Secret Lover's Night 【連載版】

甘えて絡み付こうとする千彩をそっと制し、ソファで寛ぐ恵介をゴホンと咳払い一つで呼び寄せる晴人。それに上手く反応し、ここへ呼ばれた本来の目的を果たそうと二つの紙袋を両手に掲げた恵介。

そして、甘えを阻止されて不満げな千彩。

「ちーちゃん、着替えよか?俺いっぱい服持って来てん」
「なんで?」
「何で?ってお前、さすがにそれじゃ出掛けられんやろ?」
「どっか行くの?スーパー?プリン買っていい?」
「いや、スーパーも行くけども」
「あららー。
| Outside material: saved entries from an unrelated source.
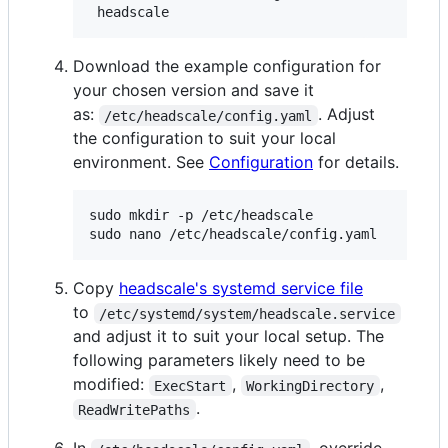
 headscale
Download the example configuration for
your chosen version and save it
as:
. Adjust
/etc/headscale/config.yaml
the configuration to suit your local
environment. See
Configuration
for details.
sudo mkdir -p /etc/headscale

sudo nano /etc/headscale/config.yaml
Copy
headscale's systemd service file
to
/etc/systemd/system/headscale.service
and adjust it to suit your local setup. The
following parameters likely need to be
modified:
,
,
ExecStart
WorkingDirectory
.
ReadWritePaths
晴人のそんな困った顔久しぶりに見たで」

茶化す恵介を一瞥し、カウンターチェアに腰かけてぷらぷらと足を遊ばせている千彩に、晴人はため息混じりで問う。

「行かへんの?」
「はるどっか行くの?」
「ちぃの服やら靴やら買いに行くんやけど?」
「ちさはお留守番?」
「何でそうなるねん」

噛み合わない会話に、晴人はがっくりとカウンターに両手をついた。

それに不思議そうに首を傾げたものの、そうさせた張本人は我関せずといった様子で。ちょんとカウンターチェアから飛び降り、ソファに次々と服を広げ始めた恵介の肩をちょんちょんと小突いた。

「けーちゃん、けーちゃん」
「どしたー?ちーちゃん」
「あのね、ちさ、お洋服よりパンツ欲しい」

その言葉に、男二人がギョッと目を剥く。恐る恐る尋ねたのは、知り合ってまだ時が浅い恵介だった。

「ちーちゃん、その下何着てんの?」
「これ?なんにも着てないよ?ほらっ」

ペロリとTシャツの裾を捲ると、白い肌が丸見えで。しかも、鳩尾辺りまで勢い良く捲り上げたものだから、正面に立っていた恵介には「何も着けていない」ことがありありとわかってしまう。

「あらー。丸見えやで、ちーちゃん」
「あれ?あははー」
「こらこら、またお前はそんなことして」

背後から伸びて来た晴人の腕に驚いた千彩が、キャッと短く声を上げてしゃがみ込んだ。低くなったその頭をぐしゃぐしゃと撫で回し、ついでとばかりに恵介に一発くれてやる。

「痛っ!」
「ロリコンか、お前は」
「それは晴人やろ?」
「だからちゃう言うてるやろが」
「ねー、パンツー」

ムキになっていがみ合う男二人と、その二人のズボンの裾をしゃがみ込んだまま引っ張る千彩。

こんなにも賑やかな時間は、晴人自身も久しぶりに過ごす。